Alıntı ve paylaşımlar için instagram sayfası: fasenix_series
Orkestranın tekrar müziğe başlamasıyla ortam eski hâline dönmüştü. Herkes sohbet ederek yemeklerini yiyip, içeceklerini yudumlarken vücudumu sıcak tutmak için içtiğim sıcak suların kimse tarafından fark edilmediğini umuyordum.
Amity'nin kulağına doğru eğilerek,
-Tuvalet ne tarafta? diye sordum.
Girdiğimiz kapının ters yönünü işaret etti.
-İkinci büyük kapı. Çıktıktan sonra ince uzun bir koridor göreceksin; Sol tarafı cam kaplıdır. Sağ tarafında ise tuvaletlerin girişini görebilirsin.
Ayrıntılı açıklamasını dinledikten sonra gülümseyerek masadan kalktım. Wynter peşime takıldığı için herkesin gözü üzerimdeydi. Kapıyı açtığımda ilk onun çıkmasına izin vererek, Amity'nin tarif ettiği koridorda ilerlemeye başladım. Başımı sola çevirir çevirmez camın ardında kükreyen Orea Şelâlesi'ni gördüm. Bana nerede olduğumu unutturacak kadar büyüleyiciydi. Şelâleden aşağı görkemle akan suların görüntüsü beni olduğum zamandan çekip alarak kutlama gününe attı. Babamın yanında Kai'yi ilk görüşüm, boynuna sarılan kız, Amity ile Karolek'ten kaçışımız...
Wynter her zamanki gibi benden önce koridorun ortasına kadar ilerlemiş, açık kapıdan kendini dışarı atmıştı. Özellikle heyecanlandığı ya da korktuğu zamanlarda koşarken kendini tutamayarak kanatlarını çırpmaya başlamıştı. Minik havalanışlar onu henüz uzaklara götüremese de çok geçmeden uçacağını biliyordum. Onu gördükçe hem seviniyor hem de kapıldığım umutsuzluktan her seferinde kendimi çekip çıkarmaya çalışıyordum.

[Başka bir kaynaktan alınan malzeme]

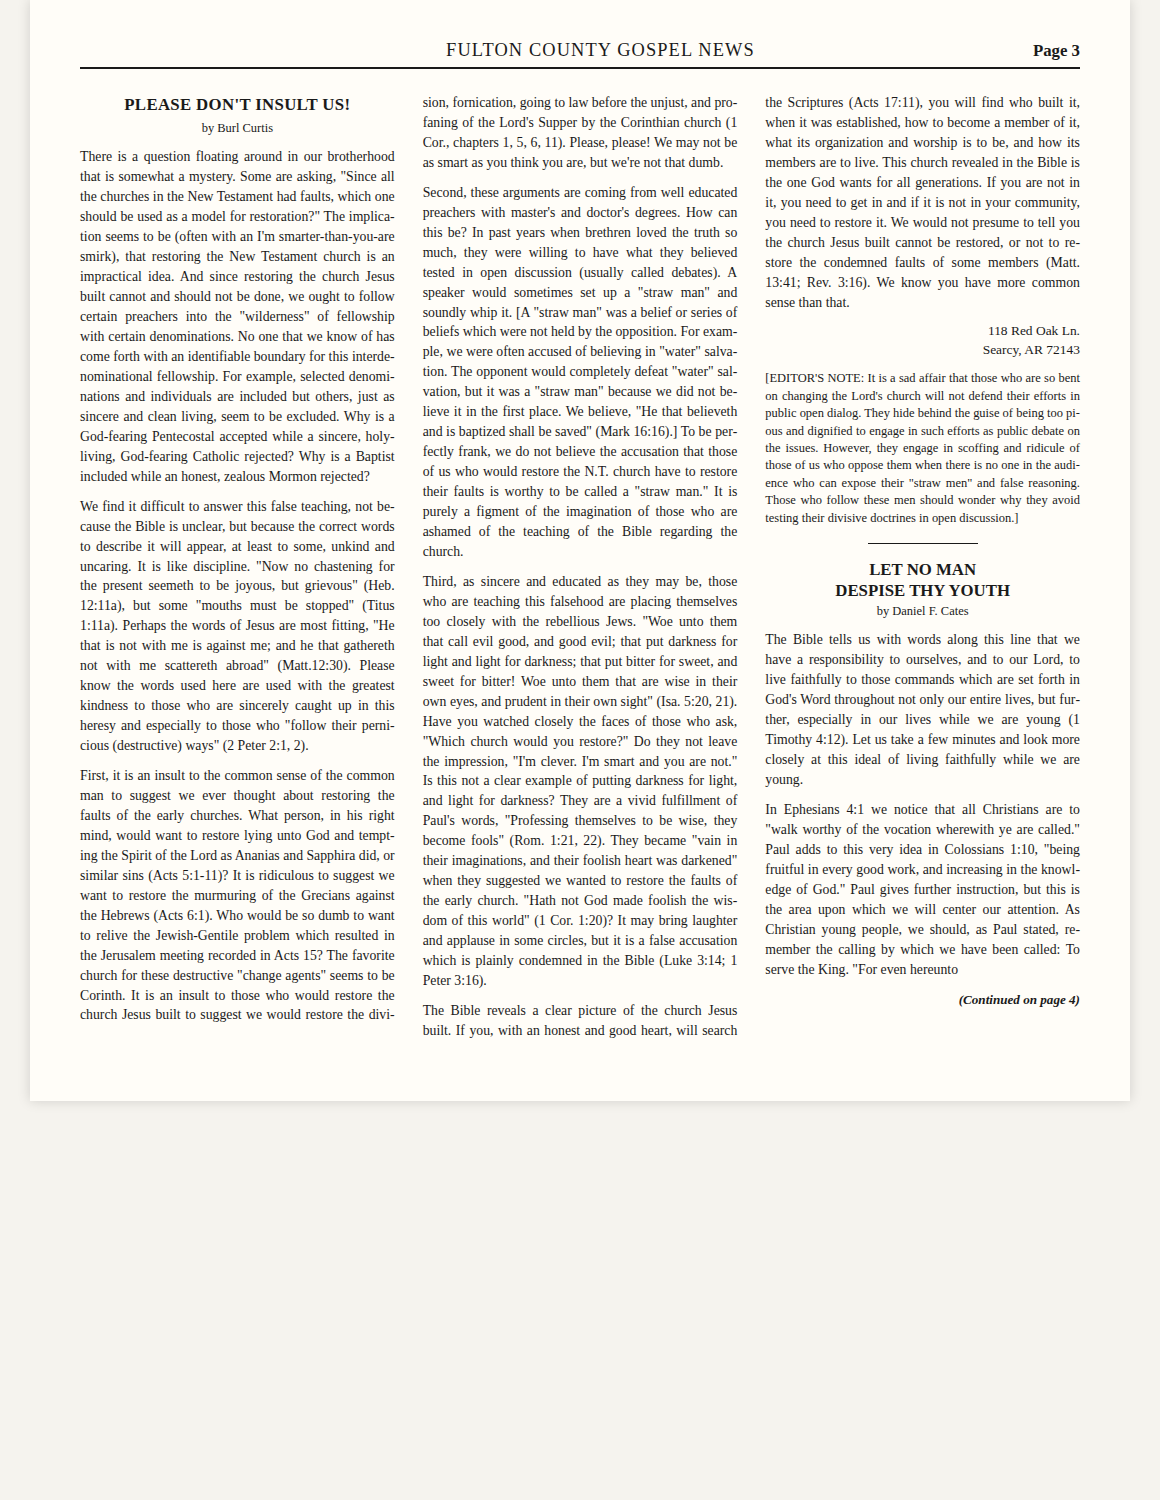Fulton County Gospel News
Page 3
PLEASE DON'T INSULT US!
by Burl Curtis
There is a question floating around in our brotherhood that is somewhat a mystery. Some are asking, "Since all the churches in the New Testament had faults, which one should be used as a model for restoration?" The implication seems to be (often with an I'm smarter-than-you-are smirk), that restoring the New Testament church is an impractical idea. And since restoring the church Jesus built cannot and should not be done, we ought to follow certain preachers into the "wilderness" of fellowship with certain denominations. No one that we know of has come forth with an identifiable boundary for this interdenominational fellowship. For example, selected denominations and individuals are included but others, just as sincere and clean living, seem to be excluded. Why is a God-fearing Pentecostal accepted while a sincere, holy-living, God-fearing Catholic rejected? Why is a Baptist included while an honest, zealous Mormon rejected?
We find it difficult to answer this false teaching, not because the Bible is unclear, but because the correct words to describe it will appear, at least to some, unkind and uncaring. It is like discipline. "Now no chastening for the present seemeth to be joyous, but grievous" (Heb. 12:11a), but some "mouths must be stopped" (Titus 1:11a). Perhaps the words of Jesus are most fitting, "He that is not with me is against me; and he that gathereth not with me scattereth abroad" (Matt.12:30). Please know the words used here are used with the greatest kindness to those who are sincerely caught up in this heresy and especially to those who "follow their pernicious (destructive) ways" (2 Peter 2:1, 2).
First, it is an insult to the common sense of the common man to suggest we ever thought about restoring the faults of the early churches. What person, in his right mind, would want to restore lying unto God and tempting the Spirit of the Lord as Ananias and Sapphira did, or similar sins (Acts 5:1-11)? It is ridiculous to suggest we want to restore the murmuring of the Grecians against the Hebrews (Acts 6:1). Who would be so dumb to want to relive the Jewish-Gentile problem which resulted in the Jerusalem meeting recorded in Acts 15? The favorite church for these destructive "change agents" seems to be Corinth. It is an insult to those who would restore the church Jesus built to suggest we would restore the division, fornication, going to law before the unjust, and profaning of the Lord's Supper by the Corinthian church (1 Cor., chapters 1, 5, 6, 11). Please, please! We may not be as smart as you think you are, but we're not that dumb.
Second, these arguments are coming from well educated preachers with master's and doctor's degrees. How can this be? In past years when brethren loved the truth so much, they were willing to have what they believed tested in open discussion (usually called debates). A speaker would sometimes set up a "straw man" and soundly whip it. [A "straw man" was a belief or series of beliefs which were not held by the opposition. For example, we were often accused of believing in "water" salvation. The opponent would completely defeat "water" salvation, but it was a "straw man" because we did not believe it in the first place. We believe, "He that believeth and is baptized shall be saved" (Mark 16:16).] To be perfectly frank, we do not believe the accusation that those of us who would restore the N.T. church have to restore their faults is worthy to be called a "straw man." It is purely a figment of the imagination of those who are ashamed of the teaching of the Bible regarding the church.
Third, as sincere and educated as they may be, those who are teaching this falsehood are placing themselves too closely with the rebellious Jews. "Woe unto them that call evil good, and good evil; that put darkness for light and light for darkness; that put bitter for sweet, and sweet for bitter! Woe unto them that are wise in their own eyes, and prudent in their own sight" (Isa. 5:20, 21). Have you watched closely the faces of those who ask, "Which church would you restore?" Do they not leave the impression, "I'm clever. I'm smart and you are not." Is this not a clear example of putting darkness for light, and light for darkness? They are a vivid fulfillment of Paul's words, "Professing themselves to be wise, they become fools" (Rom. 1:21, 22). They became "vain in their imaginations, and their foolish heart was darkened" when they suggested we wanted to restore the faults of the early church. "Hath not God made foolish the wisdom of this world" (1 Cor. 1:20)? It may bring laughter and applause in some circles, but it is a false accusation which is plainly condemned in the Bible (Luke 3:14; 1 Peter 3:16).
The Bible reveals a clear picture of the church Jesus built. If you, with an honest and good heart, will search the Scriptures (Acts 17:11), you will find who built it, when it was established, how to become a member of it, what its organization and worship is to be, and how its members are to live. This church revealed in the Bible is the one God wants for all generations. If you are not in it, you need to get in and if it is not in your community, you need to restore it. We would not presume to tell you the church Jesus built cannot be restored, or not to restore the condemned faults of some members (Matt. 13:41; Rev. 3:16). We know you have more common sense than that.
118 Red Oak Ln.
Searcy, AR 72143
[EDITOR'S NOTE: It is a sad affair that those who are so bent on changing the Lord's church will not defend their efforts in public open dialog. They hide behind the guise of being too pious and dignified to engage in such efforts as public debate on the issues. However, they engage in scoffing and ridicule of those of us who oppose them when there is no one in the audience who can expose their "straw men" and false reasoning. Those who follow these men should wonder why they avoid testing their divisive doctrines in open discussion.]
LET NO MAN
DESPISE THY YOUTH
by Daniel F. Cates
The Bible tells us with words along this line that we have a responsibility to ourselves, and to our Lord, to live faithfully to those commands which are set forth in God's Word throughout not only our entire lives, but further, especially in our lives while we are young (1 Timothy 4:12). Let us take a few minutes and look more closely at this ideal of living faithfully while we are young.
In Ephesians 4:1 we notice that all Christians are to "walk worthy of the vocation wherewith ye are called." Paul adds to this very idea in Colossians 1:10, "being fruitful in every good work, and increasing in the knowledge of God." Paul gives further instruction, but this is the area upon which we will center our attention. As Christian young people, we should, as Paul stated, remember the calling by which we have been called: To serve the King. "For even hereunto
(Continued on page 4)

Şelâleyi çevreleyen taşlara doğru büyülenmiş bir şekilde yürüdüm. Melodiyi duyabiliyordum, aynı o günkü gibi capcanlı ve huzur verici... Orea'nın şarkısıyla gözlerim kapanırken suyun serin rüzgârını içime çektim. Bir süre hareketsiz kalarak anın tadını çıkardım. Kutlamanın olduğu gün buradan hiç ayrılmak istemediğimi hatırlayınca gözlerim tekrar aralandı. Aşağı doğru süzülen su kitlesinden savrulan bir damlayı gözlerimle yakalamış, hemen ardından da şelâlenin başında durmakta olan kendimi, arkamda kalan cam yapıyı ve sağı solu kurcalayan Wynter'ı görmüştüm. Bu kısa süreli görüden sonra her yöne genişleyerek güçlendiğimi hissettim. Hızlı bir akımın içinde gittikçe dibe çekilirken etrafımı saran doğal taş taşıyıcı balıkların dansına karıştım. Merak hiç olmadığı kadar içimi kemiriyor, derine, daha derine doğru ilerlemek istiyordum.

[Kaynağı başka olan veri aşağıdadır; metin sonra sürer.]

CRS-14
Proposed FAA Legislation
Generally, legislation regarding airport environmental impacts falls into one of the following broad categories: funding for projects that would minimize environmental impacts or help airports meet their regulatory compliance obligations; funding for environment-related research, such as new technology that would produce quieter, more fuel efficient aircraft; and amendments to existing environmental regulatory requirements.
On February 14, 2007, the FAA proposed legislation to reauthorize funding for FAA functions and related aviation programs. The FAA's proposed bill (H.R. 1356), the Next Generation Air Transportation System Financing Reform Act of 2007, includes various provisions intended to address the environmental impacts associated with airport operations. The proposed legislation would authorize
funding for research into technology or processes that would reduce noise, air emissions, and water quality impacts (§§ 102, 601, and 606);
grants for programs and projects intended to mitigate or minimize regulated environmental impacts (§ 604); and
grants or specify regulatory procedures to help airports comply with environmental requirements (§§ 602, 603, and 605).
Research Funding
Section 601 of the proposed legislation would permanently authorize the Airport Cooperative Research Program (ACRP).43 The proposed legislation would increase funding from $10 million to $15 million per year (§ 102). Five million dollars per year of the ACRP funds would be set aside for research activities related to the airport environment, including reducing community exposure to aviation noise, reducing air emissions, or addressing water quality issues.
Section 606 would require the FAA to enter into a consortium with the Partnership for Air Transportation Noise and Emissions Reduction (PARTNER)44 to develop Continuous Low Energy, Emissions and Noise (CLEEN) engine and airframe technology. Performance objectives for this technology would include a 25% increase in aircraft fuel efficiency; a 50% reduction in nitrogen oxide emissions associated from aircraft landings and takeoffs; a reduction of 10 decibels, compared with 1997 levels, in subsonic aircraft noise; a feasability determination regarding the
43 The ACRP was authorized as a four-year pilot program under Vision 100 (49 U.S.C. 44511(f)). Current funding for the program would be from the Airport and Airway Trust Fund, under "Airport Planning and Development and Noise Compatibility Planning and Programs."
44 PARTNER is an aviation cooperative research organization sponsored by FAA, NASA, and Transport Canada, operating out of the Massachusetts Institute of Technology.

Tabandaki kristalleri ilk görüşümde hayranlıkla çarpan kalbim hızlandı. Sert ve acımasız akıntıda kırmızı, yeşil, mor, sarı, laciverte çalan koyu maviler hatta rüyayı anımsatan uçuk pembeler içinde oradan oraya sürüklendim. Taşıyıcı balıkların yüzlercesinin tabanı nasıl beslediğine, taşları küçük bedenlerinden çıkararak nasıl da olması gerektiği yerlere yerleştirdiklerine şahit oldum. Programlanmış gibilerdi. Benim ayırt edemediğim benzer mavilikler içinde onlar, hangisine çekilmesi gerektiğini biliyorlardı.
Onları hayranlıkla izlemeye doyamadan bir başka akıntıyla yön değiştirir değiştirmez büyük bir güçle şeffaf kristâllere doğru savrulup çarpmış ve tuzla buz oldum. Her şey o kadar hızlı olmuştu ki sarsılarak gözlerimi açtığımda kaybolan dengemi geri kazanmak için yakındaki taştan destek aldım.
Kesik ve hızlı nefes alış verişlerim arasında gördüklerimin hayâl gücümün bir eseri olup olmadığını anlamaya çalışıyordum. Anya, balıklar ve Vanora'nın tabanı ile ilgili bilgileri benimle paylaştığında görmeyi gerçekten de çok istemiştim ama böylesine bilgisiz olduğum bir konuda nasıl olurdu da beynim ayrıntılı görüntüler oluşturabilirdi?
ŞİMDİ OKUDUĞUN
Fasenix Serisi 2 - VANORA
FantasyBilinmezlik hep korkutur. Tüm canlılar gibi, insan da çevresindekilere hâkim olma arzusunu bir meşale gibi taşır içinde. Bilinmezlikten korkup, kendini bilmeden yaşayan varlıklarla dolu evrende, birbirinden kaçışa ''yaşam'' derler. Belki de bu yüzde...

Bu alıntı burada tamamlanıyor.